¿Alguna vez te has preguntado qué sucede cuando las comunidades autónomas enfrentan acusaciones por realizar trabajos esenciales? Esto pasa en Acolman, donde el Centro de Derechos Humanos Zeferino Ladrillero denuncia la presunta detención arbitraria de un miembro del Comité Autónomo de Agua en Santa Catarina.
Era martes por la mañana cuando, alrededor de las 11:39 horas, elementos de la policía municipal detuvieron a José Sánchez Sánchez en la calle Cuauhtémoc, esquina con Tlahuilco. La razón: supuestamente, no contar con permisos del gobierno local para realizar labores de mantenimiento en la red de distribución de agua, a pesar de que él se identificó como parte del equipo de fontanería del sistema comunitario.
¿Y qué ocurrió después? La organización defensora de derechos humanos señala que Sánchez fue retenido hasta las 14:00 horas y liberado tras la presión ciudadana, sin que se le imputara ningún cargo formal. Esto ha provocado una fuerte reacción: el Centro Zeferino Ladrillero califica el incidente como una violación al derecho de autodeterminación de los pueblos indígenas y a la gestión autónoma del agua.
Pero, ¿qué dice el Ayuntamiento de Acolman? La autoridad local asegura que no hubo una detención arbitraria. Según ellos, los policías solo solicitaron la autorización correspondiente para los trabajos en la vía pública, la cual no fue presentada por Sánchez. La versión municipal indica que el hombre abordó por su propio pie la patrulla con número económico SP-2524 después de no acreditar permisos.

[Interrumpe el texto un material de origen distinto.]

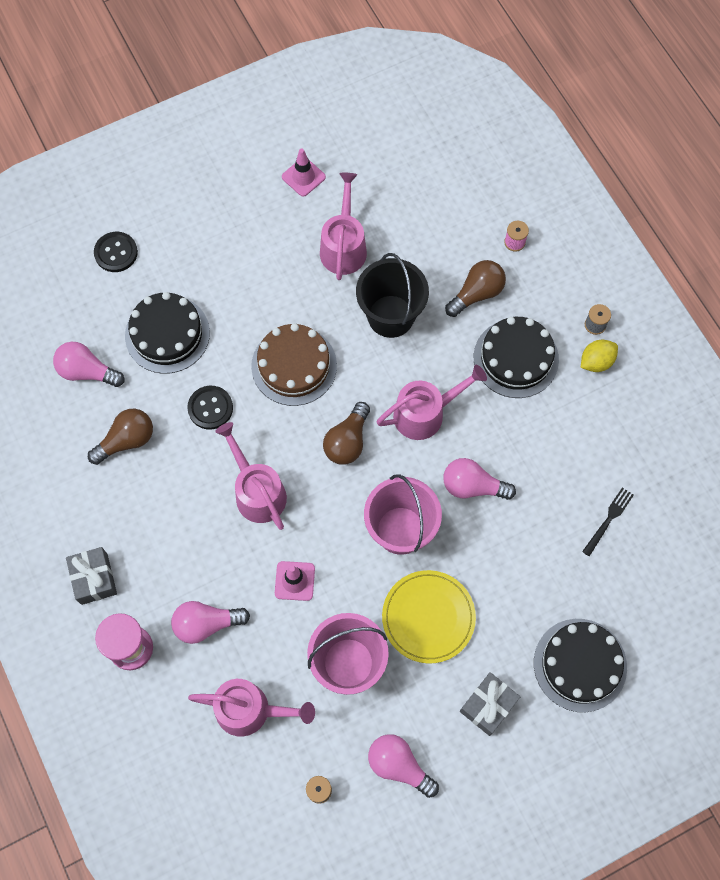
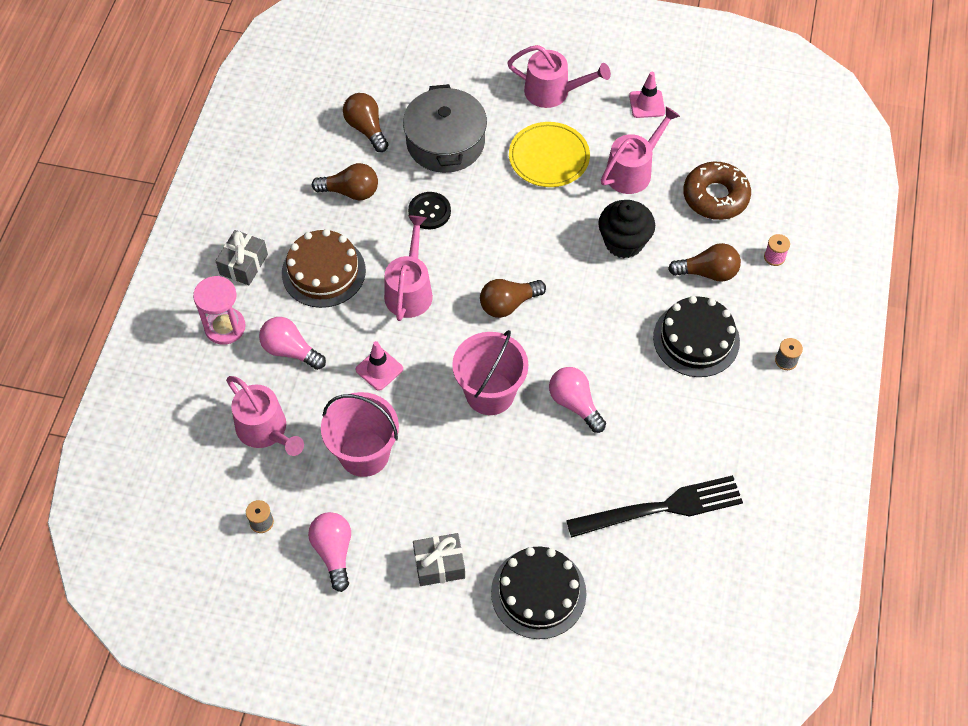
camera: 40 degrees right, 10 degrees down
(87, 371) = (366, 129): pink light bulb -> brown light bulb
(116, 253) = (460, 66): black button -> none
(167, 334) = (445, 142): black cake -> grey pot
(294, 365) = (517, 225): brown cake -> brown cake (323, 272)
(390, 316) = (624, 242): black bucket -> black cupcake
(425, 413) = (586, 327): pink watering can -> pink watering can (553, 92)
(427, 222) = (715, 197): none -> brown donut
(428, 617) = (453, 468): yellow plate -> yellow plate (549, 157)
(596, 362) = (761, 387): yellow lemon -> none
(609, 519) = (663, 507): black fork -> black fork, size x2.14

La controversia no termina aquí. Horas más tarde, el Centro Zeferino Ladrillero demandó el cese inmediato de la criminalización, el hostigamiento y los intentos de intimidación contra los integrantes del Comité Autónomo de Agua en Santa Catarina. Además, hizo un llamado al respeto por los acuerdos, permisos y la normativa vigente en materia de sistemas comunitarios del agua, defendiendo la autonomía de las comunidades para administrar sus recursos hídricos.
¿Será que la norma debe adaptarse a estas formas de gestión? La discusión sigue abierta, pero lo que está claro es que en Acolman se enfrentan a un conflicto que plantea profundas dudas sobre derechos, permisos y autonomía comunitaria.